### Stated goal
Gather every line from the items below that contains the string "disambiguationData", and copy each of those lines in full.

### Dataset
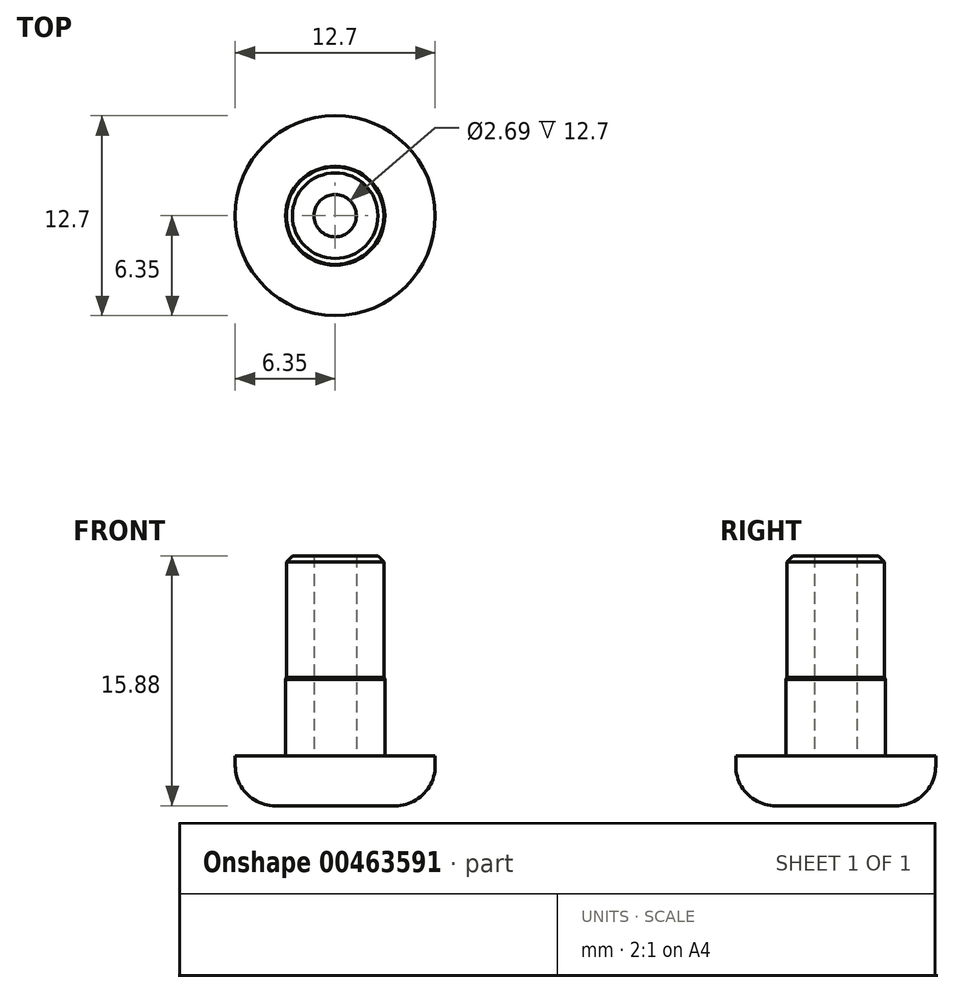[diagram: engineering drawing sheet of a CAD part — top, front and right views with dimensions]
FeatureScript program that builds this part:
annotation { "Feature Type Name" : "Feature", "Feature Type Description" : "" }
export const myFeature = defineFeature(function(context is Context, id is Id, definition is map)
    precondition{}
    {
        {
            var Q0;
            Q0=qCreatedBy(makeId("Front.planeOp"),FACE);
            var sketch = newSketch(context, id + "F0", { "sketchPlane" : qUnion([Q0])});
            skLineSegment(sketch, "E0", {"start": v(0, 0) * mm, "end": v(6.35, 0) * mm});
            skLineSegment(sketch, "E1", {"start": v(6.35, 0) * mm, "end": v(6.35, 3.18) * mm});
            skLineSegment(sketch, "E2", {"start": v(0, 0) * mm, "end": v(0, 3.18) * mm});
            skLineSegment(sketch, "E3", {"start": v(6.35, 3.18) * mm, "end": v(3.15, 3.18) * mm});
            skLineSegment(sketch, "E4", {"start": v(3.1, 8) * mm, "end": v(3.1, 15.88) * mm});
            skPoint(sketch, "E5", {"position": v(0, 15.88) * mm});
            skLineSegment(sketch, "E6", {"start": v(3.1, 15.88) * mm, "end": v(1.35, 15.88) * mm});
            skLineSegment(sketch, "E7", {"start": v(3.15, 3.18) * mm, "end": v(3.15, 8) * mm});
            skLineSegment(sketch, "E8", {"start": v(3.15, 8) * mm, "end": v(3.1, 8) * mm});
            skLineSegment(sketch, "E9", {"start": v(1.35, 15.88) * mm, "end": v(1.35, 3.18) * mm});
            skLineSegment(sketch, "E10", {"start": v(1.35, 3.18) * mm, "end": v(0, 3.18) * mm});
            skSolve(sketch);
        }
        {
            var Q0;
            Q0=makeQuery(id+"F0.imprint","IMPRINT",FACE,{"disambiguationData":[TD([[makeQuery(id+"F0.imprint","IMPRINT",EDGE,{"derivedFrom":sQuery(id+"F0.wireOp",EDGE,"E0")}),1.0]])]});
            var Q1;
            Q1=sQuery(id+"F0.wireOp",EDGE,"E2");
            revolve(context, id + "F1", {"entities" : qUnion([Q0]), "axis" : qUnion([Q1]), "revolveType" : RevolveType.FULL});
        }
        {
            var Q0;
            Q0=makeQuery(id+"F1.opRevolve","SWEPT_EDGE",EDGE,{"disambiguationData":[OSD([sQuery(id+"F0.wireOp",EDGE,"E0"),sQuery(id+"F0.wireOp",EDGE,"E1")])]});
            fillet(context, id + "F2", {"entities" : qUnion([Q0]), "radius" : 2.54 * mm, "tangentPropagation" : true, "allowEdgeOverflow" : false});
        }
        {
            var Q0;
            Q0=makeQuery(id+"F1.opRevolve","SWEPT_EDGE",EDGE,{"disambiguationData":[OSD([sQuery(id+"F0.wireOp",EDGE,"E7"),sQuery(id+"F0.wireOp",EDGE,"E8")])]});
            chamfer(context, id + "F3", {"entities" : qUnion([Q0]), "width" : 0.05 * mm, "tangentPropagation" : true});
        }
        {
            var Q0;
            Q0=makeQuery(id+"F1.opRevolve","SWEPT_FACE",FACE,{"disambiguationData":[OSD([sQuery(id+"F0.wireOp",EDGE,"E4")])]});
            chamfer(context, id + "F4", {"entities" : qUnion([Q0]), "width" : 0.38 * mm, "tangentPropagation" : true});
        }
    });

### Solution for this problem
            Q0=makeQuery(id+"F0.imprint","IMPRINT",FACE,{"disambiguationData":[TD([[makeQuery(id+"F0.imprint","IMPRINT",EDGE,{"derivedFrom":sQuery(id+"F0.wireOp",EDGE,"E0")}),1.0]])]});
            Q0=makeQuery(id+"F1.opRevolve","SWEPT_EDGE",EDGE,{"disambiguationData":[OSD([sQuery(id+"F0.wireOp",EDGE,"E0"),sQuery(id+"F0.wireOp",EDGE,"E1")])]});
            Q0=makeQuery(id+"F1.opRevolve","SWEPT_EDGE",EDGE,{"disambiguationData":[OSD([sQuery(id+"F0.wireOp",EDGE,"E7"),sQuery(id+"F0.wireOp",EDGE,"E8")])]});
            Q0=makeQuery(id+"F1.opRevolve","SWEPT_FACE",FACE,{"disambiguationData":[OSD([sQuery(id+"F0.wireOp",EDGE,"E4")])]});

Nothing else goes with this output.